PROVIDED TEXT:
Fast FIR implementation

DSP, Plugin and Host development discussion.
Post Reply New Topic
RELATED
PRODUCTS

Post

The fastest implementation I've found is implementing a ring buffer:

Code: Select all

// inspired by https://www.youtube.com/watch?v=fdCAsZkjpSg
inline double process (double input) noexcept
{
    buffer [offset] = input;

    double y = 0.0;
    int i;
    int n = 0;

    for (i = offset; i != -1; i--)
        y += taps[n++] * buffer[i];

    for (i = numTaps-1; i != offset; i--)
        y += taps[n++] * buffer[i];

    if (++offset >= numTaps) offset = 0;

    return y;
}
But it is not fast enought to process filters with ~70 taps.
I''ve trying to implement this with sse2 intrinsics, but I don't get any improvements.

Code: Select all

// y, a, b, mul: __m128d
// in the for loop:
 a  = _mm_loadu_pd (taps + n++);
 b  = _mm_loadu_pd (buffer + i);
 mul = _mm_mul_pd (a, b);
 y = _mm_add_pd (y, mul);
Then
I've tried too cast taps[] and buffer[] to __m128d outside the for loop

Code: Select all

 __m128d* t = (__m128d*)taps;      // and __m128* t = reinterpret_cast<__m128*>(taps)
 __m128d* b = (__m128d*)buffer;

// and then in the for loop:
 mul = _mm_mul_pd (*(t+n++), *(b+i));
 y = _mm_add_pd (y, mul);
but, _m128d ptrs to c array index increments by two instead one, for example:

Code: Select all

cArray[] {1,2,3,4,5};
*(m128Array + 0) == 1
*(m128Array + 1) == 3
*(m128Array + 2) == 5
So, I'm a bit confused.

Post

The quick answer is that SSE is overrated. In a diverse number of practical cases I never got more than about 30% performance increase, be it floats (SSE) or doubles (SSE2). Multi-threaded processing is far more rewarding.

DATA EXCERPTS:

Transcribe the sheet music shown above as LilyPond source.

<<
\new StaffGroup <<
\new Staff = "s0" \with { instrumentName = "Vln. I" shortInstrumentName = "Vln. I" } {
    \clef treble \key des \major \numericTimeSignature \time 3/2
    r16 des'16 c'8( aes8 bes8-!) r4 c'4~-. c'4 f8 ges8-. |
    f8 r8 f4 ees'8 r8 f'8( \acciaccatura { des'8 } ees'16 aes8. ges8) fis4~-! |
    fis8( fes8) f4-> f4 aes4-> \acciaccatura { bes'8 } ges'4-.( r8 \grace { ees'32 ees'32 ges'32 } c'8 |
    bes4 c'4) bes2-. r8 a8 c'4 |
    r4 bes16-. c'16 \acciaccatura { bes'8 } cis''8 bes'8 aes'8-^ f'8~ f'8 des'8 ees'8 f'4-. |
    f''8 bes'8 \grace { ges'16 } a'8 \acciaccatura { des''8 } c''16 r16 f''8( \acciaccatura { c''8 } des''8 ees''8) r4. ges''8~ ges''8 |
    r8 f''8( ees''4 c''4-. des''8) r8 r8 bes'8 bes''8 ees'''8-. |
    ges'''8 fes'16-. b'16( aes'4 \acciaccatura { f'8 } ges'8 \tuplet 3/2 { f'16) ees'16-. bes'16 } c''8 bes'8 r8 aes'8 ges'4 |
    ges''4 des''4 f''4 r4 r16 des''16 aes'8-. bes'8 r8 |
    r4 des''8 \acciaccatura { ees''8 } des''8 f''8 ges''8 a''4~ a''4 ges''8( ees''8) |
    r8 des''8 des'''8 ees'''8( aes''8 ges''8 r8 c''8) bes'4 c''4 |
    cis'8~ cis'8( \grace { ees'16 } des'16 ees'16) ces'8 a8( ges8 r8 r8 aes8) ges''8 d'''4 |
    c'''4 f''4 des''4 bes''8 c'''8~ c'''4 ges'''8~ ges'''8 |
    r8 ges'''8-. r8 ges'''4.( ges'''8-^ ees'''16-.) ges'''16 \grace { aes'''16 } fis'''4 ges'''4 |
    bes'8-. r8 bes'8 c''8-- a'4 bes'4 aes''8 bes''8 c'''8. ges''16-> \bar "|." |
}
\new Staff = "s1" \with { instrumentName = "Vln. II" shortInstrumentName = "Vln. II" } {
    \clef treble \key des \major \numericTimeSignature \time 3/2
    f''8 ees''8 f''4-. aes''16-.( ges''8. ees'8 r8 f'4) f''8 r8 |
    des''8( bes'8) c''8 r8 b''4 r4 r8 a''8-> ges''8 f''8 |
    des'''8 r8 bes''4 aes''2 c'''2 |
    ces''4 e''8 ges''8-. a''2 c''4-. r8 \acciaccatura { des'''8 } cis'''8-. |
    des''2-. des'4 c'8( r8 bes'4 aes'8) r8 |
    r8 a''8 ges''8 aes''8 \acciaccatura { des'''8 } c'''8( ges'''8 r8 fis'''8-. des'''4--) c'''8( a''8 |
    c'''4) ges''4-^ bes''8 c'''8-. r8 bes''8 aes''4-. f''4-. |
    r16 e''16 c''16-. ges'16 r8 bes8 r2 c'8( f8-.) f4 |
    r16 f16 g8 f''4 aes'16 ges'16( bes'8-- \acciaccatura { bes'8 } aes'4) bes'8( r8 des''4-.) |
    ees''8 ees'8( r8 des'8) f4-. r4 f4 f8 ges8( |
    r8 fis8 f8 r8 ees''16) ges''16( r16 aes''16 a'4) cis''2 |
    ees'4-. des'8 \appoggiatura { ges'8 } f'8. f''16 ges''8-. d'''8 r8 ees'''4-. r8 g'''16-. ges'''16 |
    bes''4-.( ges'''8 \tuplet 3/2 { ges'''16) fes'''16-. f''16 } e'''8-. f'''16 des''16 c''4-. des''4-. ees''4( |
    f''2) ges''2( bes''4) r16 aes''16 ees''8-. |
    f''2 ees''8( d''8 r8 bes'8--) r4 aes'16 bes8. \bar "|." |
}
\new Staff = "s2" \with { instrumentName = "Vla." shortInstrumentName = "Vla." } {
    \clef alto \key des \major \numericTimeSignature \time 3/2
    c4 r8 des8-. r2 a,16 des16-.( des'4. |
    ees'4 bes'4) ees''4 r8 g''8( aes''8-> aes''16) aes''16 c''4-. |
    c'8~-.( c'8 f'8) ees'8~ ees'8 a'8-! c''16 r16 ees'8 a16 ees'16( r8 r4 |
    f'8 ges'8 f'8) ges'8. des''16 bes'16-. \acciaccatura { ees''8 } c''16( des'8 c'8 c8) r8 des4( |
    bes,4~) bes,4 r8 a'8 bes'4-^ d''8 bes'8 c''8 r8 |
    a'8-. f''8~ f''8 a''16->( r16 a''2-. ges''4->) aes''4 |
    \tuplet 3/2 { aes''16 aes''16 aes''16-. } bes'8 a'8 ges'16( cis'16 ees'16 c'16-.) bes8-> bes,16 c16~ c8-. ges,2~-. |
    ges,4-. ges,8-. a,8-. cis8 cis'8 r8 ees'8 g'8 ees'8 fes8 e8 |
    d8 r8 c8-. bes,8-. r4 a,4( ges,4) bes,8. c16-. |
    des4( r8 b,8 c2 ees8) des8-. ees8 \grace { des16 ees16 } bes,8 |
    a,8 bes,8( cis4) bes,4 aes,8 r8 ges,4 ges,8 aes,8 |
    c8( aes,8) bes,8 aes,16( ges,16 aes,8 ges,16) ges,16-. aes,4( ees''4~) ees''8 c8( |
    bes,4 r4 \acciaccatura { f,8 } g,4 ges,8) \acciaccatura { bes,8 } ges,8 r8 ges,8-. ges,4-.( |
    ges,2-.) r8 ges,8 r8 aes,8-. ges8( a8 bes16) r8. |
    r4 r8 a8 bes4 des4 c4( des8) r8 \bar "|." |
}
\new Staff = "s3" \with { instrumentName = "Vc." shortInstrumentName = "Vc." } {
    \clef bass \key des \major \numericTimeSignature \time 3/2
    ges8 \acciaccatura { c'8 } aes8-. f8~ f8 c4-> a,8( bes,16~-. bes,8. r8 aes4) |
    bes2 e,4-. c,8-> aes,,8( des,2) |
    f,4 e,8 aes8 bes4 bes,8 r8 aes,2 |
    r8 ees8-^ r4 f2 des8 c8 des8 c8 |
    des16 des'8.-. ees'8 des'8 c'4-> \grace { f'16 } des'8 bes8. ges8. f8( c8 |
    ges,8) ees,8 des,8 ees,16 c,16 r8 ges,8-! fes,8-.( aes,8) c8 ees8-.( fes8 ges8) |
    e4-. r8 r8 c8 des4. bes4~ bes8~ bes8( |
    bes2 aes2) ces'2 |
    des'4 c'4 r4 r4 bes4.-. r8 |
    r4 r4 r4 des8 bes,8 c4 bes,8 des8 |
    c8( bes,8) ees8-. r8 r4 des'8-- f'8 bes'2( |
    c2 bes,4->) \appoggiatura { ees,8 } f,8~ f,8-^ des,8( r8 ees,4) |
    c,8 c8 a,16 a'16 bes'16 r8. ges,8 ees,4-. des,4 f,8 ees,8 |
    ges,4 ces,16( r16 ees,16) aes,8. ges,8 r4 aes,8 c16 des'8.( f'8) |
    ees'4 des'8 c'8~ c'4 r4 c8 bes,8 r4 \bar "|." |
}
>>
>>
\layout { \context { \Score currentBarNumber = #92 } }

EXERCISE DESCRIPTION:
Decide whether each statement agrees with the thread on fast FIR filtering. Answer yes or no for each, and quote the words from the thread that settle it. 1. The reply says multi-threaded processing pays off more than SSE. 2. The reply reports speedups above 50% from SSE. 3. In the ring-buffer code, offset goes back to zero once it reaches numTaps.

FINAL RESULT:
1. Yes: "Multi-threaded processing is far more rewarding."
2. No: "I never got more than about 30% performance increase"
3. Yes: "if (++offset >= numTaps) offset = 0;"